Haute-Savoie (F)Condamné, un propriétaire de coqs défend leur droit de chanter
Les chants du coq sont-ils un «inconvénient normal» de la campagne? C’est ce qu’a argué, mardi, l’avocate d’un agriculteur français condamné pour «troubles du voisinage».
Un fils d’agriculteurs, dont la famille habite depuis plusieurs générations au hameau de La Gruy, sur la commune de Saint-Sylvestre (Haute-Savoie), a été condamné, en juillet 2019, par le Tribunal d’instance d’Annecy, pour «troubles anormaux du voisinage» au détriment d’un couple, gêné par les chants émanant de son poulailler. Il a fait appel contre ce jugement.

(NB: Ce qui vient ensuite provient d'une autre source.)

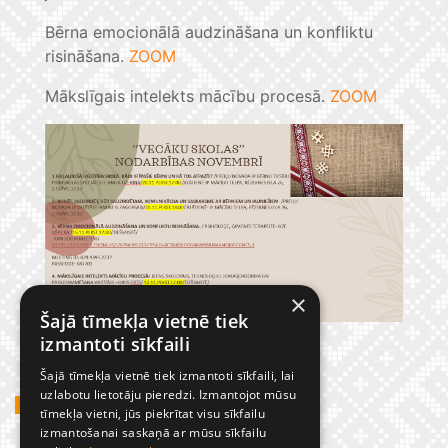
Bērna emocionālā audzināšana un konfliktu
risināšana.
ZOOM
Mākslīgais intelekts mācību procesā.
ZOOM
×
Šajā tīmekļa vietnē tiek
izmantoti sīkfaili
Šajā tīmekļa vietnē tiek izmantoti sīkfaili, lai
uzlabotu lietotāju pieredzi. Izmantojot mūsu
GADĪJUMBILDES
tīmekļa vietni, jūs piekrītat visu sīkfailu
izmantošanai saskaņā ar mūsu sīkfailu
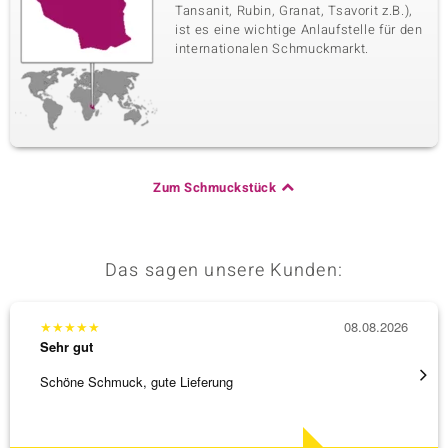
Tansanit, Rubin, Granat, Tsavorit z.B.),
ist es eine wichtige Anlaufstelle für den
internationalen Schmuckmarkt.
Zum Schmuckstück
Das sagen unsere Kunden:
★
★
★
★
★
08.08.2026
★
★
★
Sehr gut
Sehr g
Schöne Schmuck, gute Lieferung
Schnel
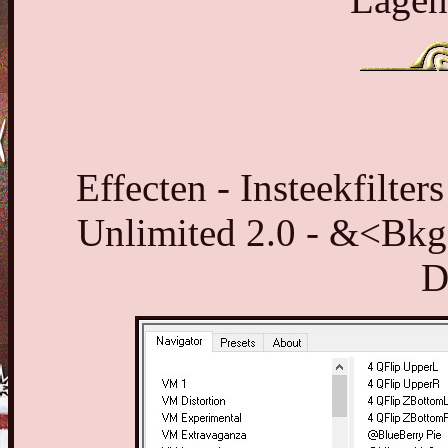
Effecten - Insteekfilter
Unlimited 2.0 - &<Bkg
D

«La question se pose de l’inconvénient normal. Nous sommes dans une commune rurale. C’est une tradition», a plaidé son avocate, affirmant, témoignages et factures d’achats d’animaux à l’appui, que la basse-cour existait déjà de longue date lorsque les voisins s’étaient installés dans la maison voisine, dans les années 1990. «Ils ne sont pas pris en défaut, ils savent très bien dans quel environnement ils sont venus s’installer, à l’époque!»

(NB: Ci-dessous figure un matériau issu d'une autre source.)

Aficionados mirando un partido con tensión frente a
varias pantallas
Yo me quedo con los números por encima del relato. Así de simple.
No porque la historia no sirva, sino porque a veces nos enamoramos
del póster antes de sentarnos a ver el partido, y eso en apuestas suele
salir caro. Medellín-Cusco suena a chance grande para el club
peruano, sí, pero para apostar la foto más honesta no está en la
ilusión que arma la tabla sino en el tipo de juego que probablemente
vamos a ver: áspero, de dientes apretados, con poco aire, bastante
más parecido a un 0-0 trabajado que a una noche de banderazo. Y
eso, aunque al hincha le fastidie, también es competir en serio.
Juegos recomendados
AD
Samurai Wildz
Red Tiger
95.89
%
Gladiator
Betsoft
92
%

Même à 142 décibels, le coq fait partie du patrimoine
Elle rappelle en outre que le Parlement a adopté, en janvier dernier, un texte protégeant le «patrimoine sensoriel des campagnes» et que le chant du coq en fait partie, tout comme le coassement des grenouilles ou les effluves de crottin de cheval ou d’étable. La loi, qui ne pourra pas s’appliquer en raison de sa non-rétroactivité, atteste que «les sons et les odeurs sont consubstantiels à la vie à la campagne», souligne-t-elle.
Pour l’avocate de la partie adverse, le problème est surtout que «le poulailler chante toute la nuit», impactant gravement le sommeil des voisins. Des études ont même montré qu’un chant du coq peut atteindre «142 décibels, grâce à la position de son cou», fait-elle valoir. Au final, la procédure en appel est «dilatoire et abusive», argue-t-elle.
Agriculteur «optimiste»
L’agriculteur lui-même admet qu’il est «stupide d’en arriver là», mais se déclare «optimiste» quant à l’issue de la procédure. Il possède actuellement trois coqs. «C’est vrai qu’à partir de 5h du matin, ça chante», mais «si vous venez à 2h du matin, ça ne chante pas».
En 2019, il avait été condamné à 3000 euros (3250 francs) de dommages et intérêts, avec l’obligation de faire cesser les «nuisances sonores excessives». Le jugement en appel a été mis en délibéré au 25 novembre.